OK, this is a topic I probably have much more to say on but I think I will leave it today with just one more tip. My children are 7, 5 and 2. The older two girls each have a box, about a foot squared, that they keep ‘junk’ in. I’m talking about little plastic novelty toys they pick up randomly (just a few), notebooks, wax crayons, oodles of papers, found items… etc. They are not allowed to let them get to the overflowing point and we do go through these regularly just like the rest of their toys (Batman lived in this box). They cannot keep dirty things in there and if it doesn’t fit and has no other place in the home, it’s gone. Knowing they have this box to keep their what-nots in is a sanity saver for me and it gives them control over their own things. They can decide to get rid of other things in the box to make something fit or not. It’s up to them and it’s never a battle. For my 2 year old, there is no box. I still make the decisions about her things, based on my observations of her playing.

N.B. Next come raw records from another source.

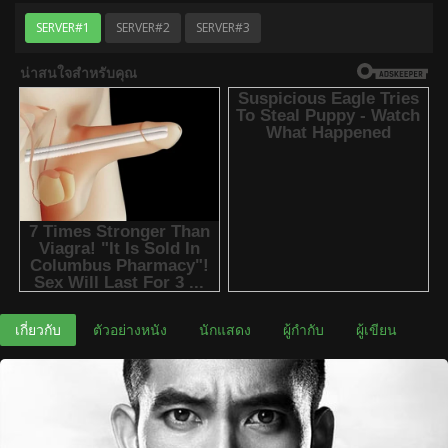
SERVER#1
SERVER#2
SERVER#3
เกี่ยวกับ
ตัวอย่างหนัง
นักแสดง
ผู้กำกับ
ผู้เขียน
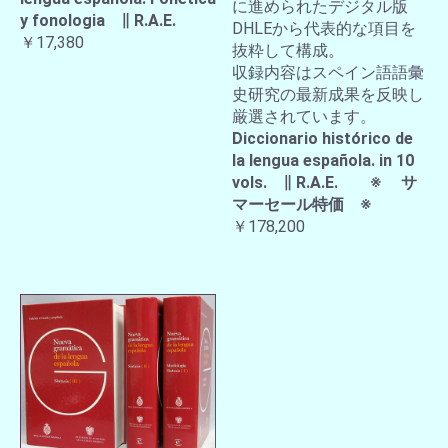
に進められたデジタル版
y fonologia ∥ R.A.E.
DHLEから代表的な項目を
￥17,380
抜粋して構成。
収録内容はスペイン語語彙
史研究の最新成果を反映し
厳選されています。
Diccionario histórico de
la lengua española. in 10
vols. ∥ R.A.E. ※ サ
マーセール特価 ※
￥178,200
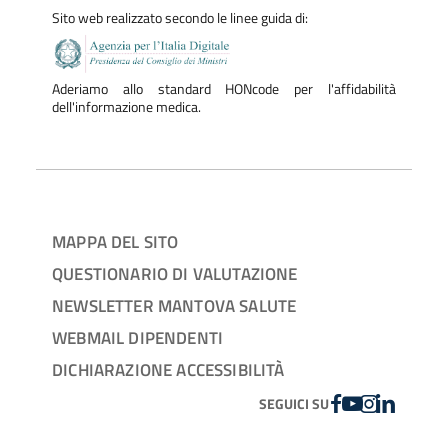
Sito web realizzato secondo le linee guida di:
Aderiamo allo standard HONcode per l'affidabilità
dell'informazione medica.
MAPPA DEL SITO
QUESTIONARIO DI VALUTAZIONE
NEWSLETTER MANTOVA SALUTE
WEBMAIL DIPENDENTI
DICHIARAZIONE ACCESSIBILITÀ
FACEBOOK
YOUTUBE
INSTAGRAM
LINKEDIN
SEGUICI SU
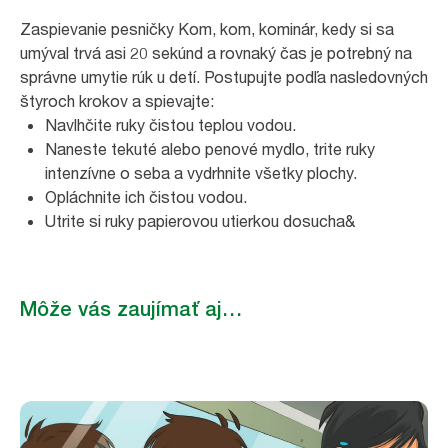
Zaspievanie pesničky Kom, kom, kominár, kedy si sa
umýval trvá asi 20 sekúnd a rovnaký čas je potrebný na
správne umytie rúk u detí. Postupujte podľa nasledovných
štyroch krokov a spievajte:
Navlhčite ruky čistou teplou vodou.
Naneste tekuté alebo penové mydlo, trite ruky
intenzívne o seba a vydrhnite všetky plochy.
Opláchnite ich čistou vodou.
Utrite si ruky papierovou utierkou dosucha&
Môže vás zaujímať aj…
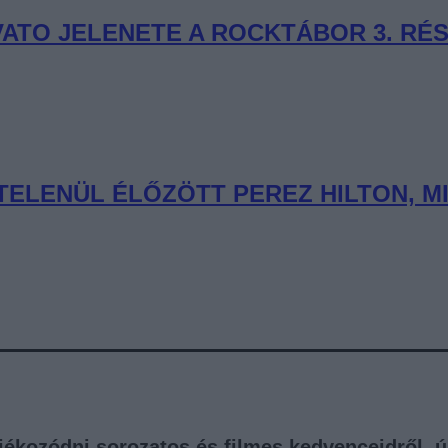
VATO JELENETE A ROCKTÁBOR 3. RÉ
TELENÜL ÉLŐZÖTT PEREZ HILTON, 
tájékozódni sorozatos és filmes kedvenceidről, 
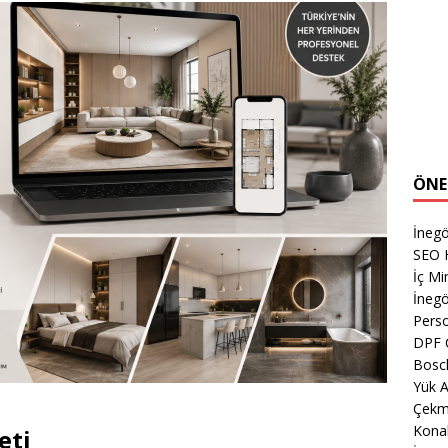
ÖNE
İnegö
SEO H
İç Mi
İnegö
Perso
DPF 
Bosch
Yük A
Çekm
Kona
eti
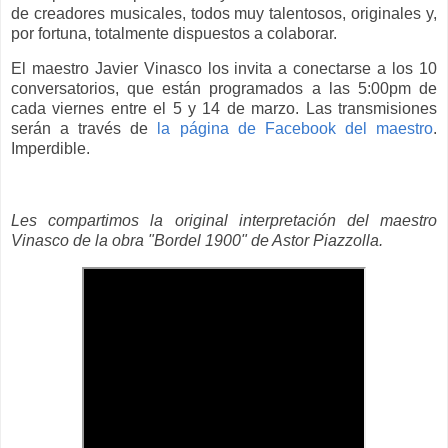
de creadores musicales, todos muy talentosos, originales y,
por fortuna, totalmente dispuestos a colaborar.
El maestro Javier Vinasco los invita a conectarse a los 10
conversatorios, que están programados a las 5:00pm de
cada viernes entre el 5 y 14 de marzo. Las transmisiones
serán a través de
la página de Facebook del maestro
.
Imperdible.
Les compartimos la original interpretación del maestro
Vinasco de la obra "Bordel 1900" de Astor Piazzolla.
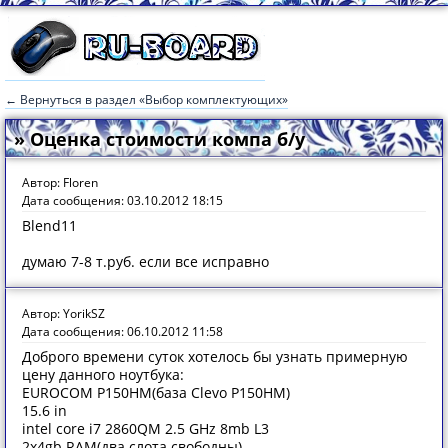
← Вернуться в раздел «Выбор комплектующих»
» Оценка стоимости компа б/у
Автор: Floren
Дата сообщения: 03.10.2012 18:15
Blend11
думаю 7-8 т.руб. если все исправно
Автор: YorikSZ
Дата сообщения: 06.10.2012 11:58
Доброго времени суток хотелось бы узнать примерную
цену данного ноутбука:
EUROCOM P150HM(база Clevo P150HM)
15.6 in
intel core i7 2860QM 2.5 GHz 8mb L3
2x4gb RAM(два слота свободны)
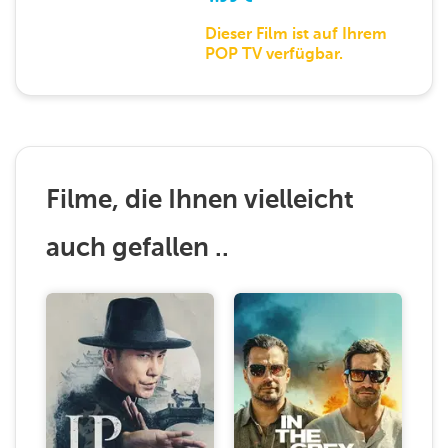
Dieser Film ist auf Ihrem
POP TV verfügbar.
Filme, die Ihnen vielleicht
auch gefallen ..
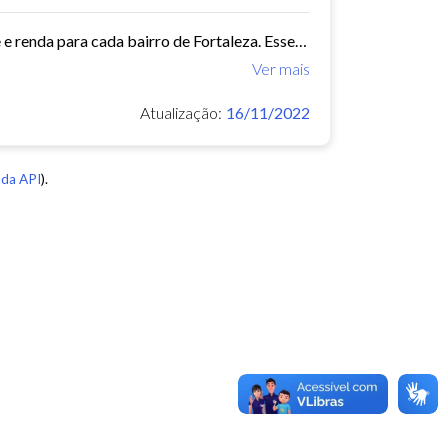
Este conjunto de dados contém indicadores de educação, longevidade e renda para cada bairro de Fortaleza. Esses três indicadores juntos formam o Indice de Desenvolvimento Humano...
Ver mais
Atualização:
16/11/2022
da API
).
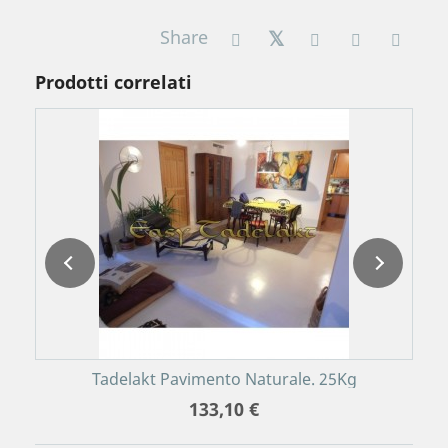
Share
Prodotti correlati
I
Tadelakt Pavimento Naturale. 25Kg
133,10 €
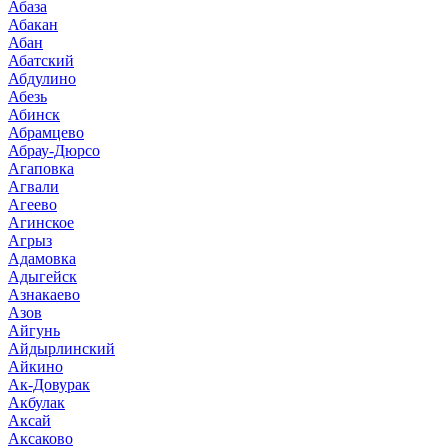
Абаза
Абакан
Абан
Абатский
Абдулино
Абезь
Абинск
Абрамцево
Абрау-Дюрсо
Агаповка
Агвали
Агеево
Агинское
Агрыз
Адамовка
Адыгейск
Азнакаево
Азов
Айгунь
Айдырлинский
Айкино
Ак-Довурак
Акбулак
Аксай
Аксаково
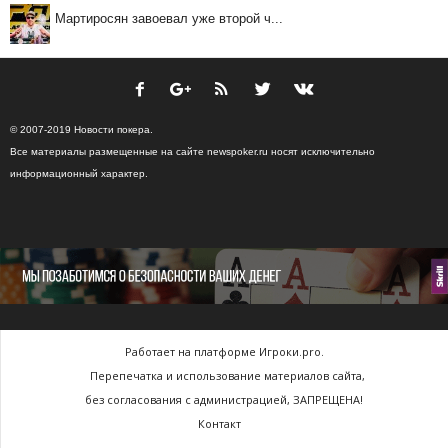
Мартиросян завоевал уже второй ч...
© 2007-2019 Новости покера.
Все материалы размещенные на сайте newspoker.ru носят исключительно
информационный характер.
Работает на платформе Игроки.pro.
Перепечатка и использование материалов сайта,
без согласования с администрацией, ЗАПРЕЩЕНА!
Контакт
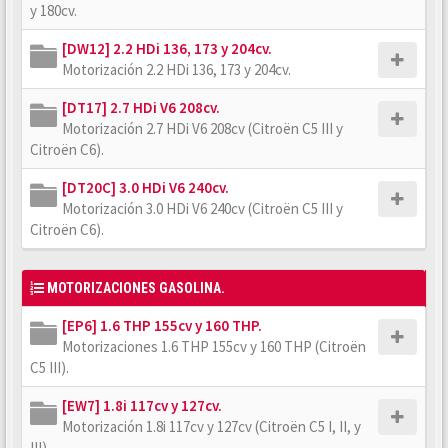
y 180cv.
[DW12] 2.2 HDi 136, 173 y 204cv.
Motorización 2.2 HDi 136, 173 y 204cv.
[DT17] 2.7 HDi V6 208cv.
Motorización 2.7 HDi V6 208cv (Citroën C5 III y
Citroën C6).
[DT20C] 3.0 HDi V6 240cv.
Motorización 3.0 HDi V6 240cv (Citroën C5 III y
Citroën C6).
MOTORIZACIONES GASOLINA.
[EP6] 1.6 THP 155cv y 160 THP.
Motorizaciones 1.6 THP 155cv y 160 THP (Citroën
C5 III).
[EW7] 1.8i 117cv y 127cv.
Motorización 1.8i 117cv y 127cv (Citroën C5 I, II, y
III).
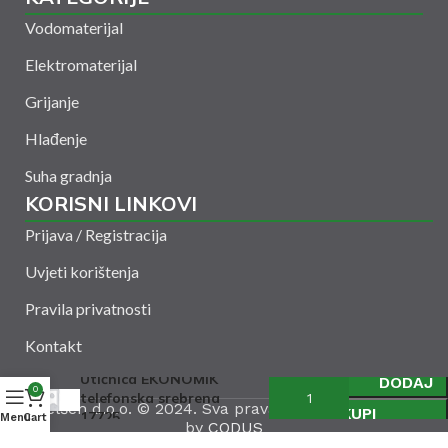
Vodomaterijal
Elektromaterijal
Grijanje
Hlađenje
Suha gradnja
KORISNI LINKOVI
Prijava / Registracija
Uvjeti korištenja
Pravila privatnosti
Kontakt
Utičnica EKONOMIK
DODAJ
0
telefonska srebrena
Amelšeh d.o.o. © 2024. Sva prava zadržana. Powered
KUPI
17725
Menu
Cart
by
CODUS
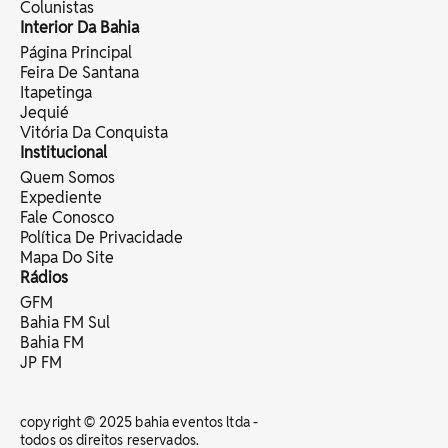
Colunistas
Interior Da Bahia
Página Principal
Feira De Santana
Itapetinga
Jequié
Vitória Da Conquista
Institucional
Quem Somos
Expediente
Fale Conosco
Política De Privacidade
Mapa Do Site
Rádios
GFM
Bahia FM Sul
Bahia FM
JP FM
copyright © 2025 bahia eventos ltda -
todos os direitos reservados.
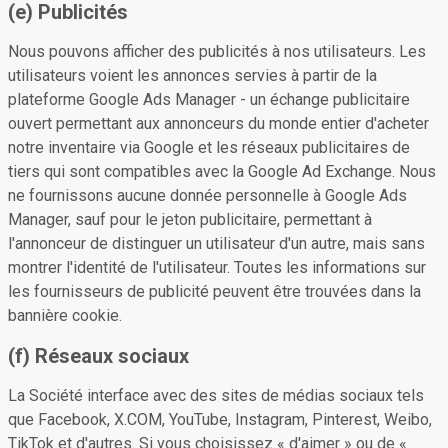
(e) Publicités
Nous pouvons afficher des publicités à nos utilisateurs. Les
utilisateurs voient les annonces servies à partir de la
plateforme Google Ads Manager - un échange publicitaire
ouvert permettant aux annonceurs du monde entier d'acheter
notre inventaire via Google et les réseaux publicitaires de
tiers qui sont compatibles avec la Google Ad Exchange. Nous
ne fournissons aucune donnée personnelle à Google Ads
Manager, sauf pour le jeton publicitaire, permettant à
l'annonceur de distinguer un utilisateur d'un autre, mais sans
montrer l'identité de l'utilisateur. Toutes les informations sur
les fournisseurs de publicité peuvent être trouvées dans la
bannière cookie.
(f) Réseaux sociaux
La Société interface avec des sites de médias sociaux tels
que Facebook, X.COM, YouTube, Instagram, Pinterest, Weibo,
TikTok et d'autres. Si vous choisissez « d'aimer » ou de «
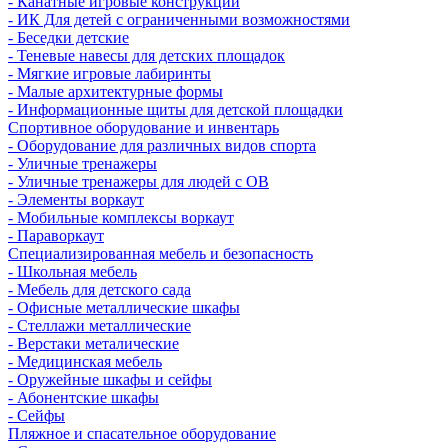
- Канатные игровые конструкции
- ИК Для детей с ограниченными возможностями
- Беседки детские
- Теневые навесы для детских площадок
- Мягкие игровые лабиринты
- Малые архитектурные формы
- Информационные щиты для детской площадки
Спортивное оборудование и инвентарь
- Оборудование для различных видов спорта
- Уличные тренажеры
- Уличные тренажеры для людей с ОВ
- Элементы воркаут
- Мобильные комплексы воркаут
- Параворкаут
Cпециализированная мебель и безопасность
- Школьная мебель
- Мебель для детского сада
- Офисные металлические шкафы
- Стеллажи металлические
- Верстаки металические
- Медицинская мебель
- Оружейные шкафы и сейфы
- Абонентские шкафы
- Сейфы
Пляжное и спасательное оборудование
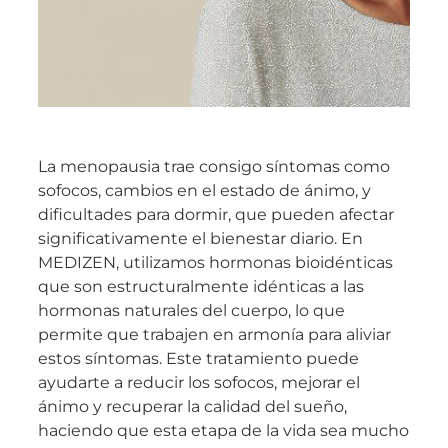
La menopausia trae consigo síntomas como
sofocos, cambios en el estado de ánimo, y
dificultades para dormir, que pueden afectar
significativamente el bienestar diario. En
MEDIZEN, utilizamos hormonas bioidénticas
que son estructuralmente idénticas a las
hormonas naturales del cuerpo, lo que
permite que trabajen en armonía para aliviar
estos síntomas. Este tratamiento puede
ayudarte a reducir los sofocos, mejorar el
ánimo y recuperar la calidad del sueño,
haciendo que esta etapa de la vida sea mucho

Now my children occasionally ask for a small bag to put some things in they want to get rid of. Things they already know they are finished with, with no prompting or direction from me.

 

I will be back with more on this next week as we go through the things that are keepers and begin to organize the child’s space and make it accessible to them. Any questions feel free to ask in the comments!

5 thoughts on “Simplicity at Home- Simplifying Children’s Things; Part 2

  1. I am finding these really interesting as I have been trying to cut down on the amount of toys we seem to have around the house that are unplayed with and getting back to playing with toys that are more natural based, eg. wood rather than the plastic that seems to bombard wherever you turn. And toys that use the imagination. We also have a basket which I go through on a regular basis which is used to keep some plastic nicnack type toys that are precious at that moment but after a while get put to one side. My little one would much rather be outside playing with sticks and mud ! Thanks for this. Morag x

  2. Great post! I love the idea of teaching your children it’s ok to let go of things. My eldest at 7 never forgets a toy, he brings up things we’d gotten rid of at 3! We’ve cleared out so much but it’s challenging. I love your box idea! And asking if they’re ready to let toys go. At this point I think I will hear a resounding NO with most of it but it’s a process, right? Thanks!

    1. It’s definitely a process and gets easier with time!

  3. I will keep the box tip in mind when I sort all those toys I’ve put away!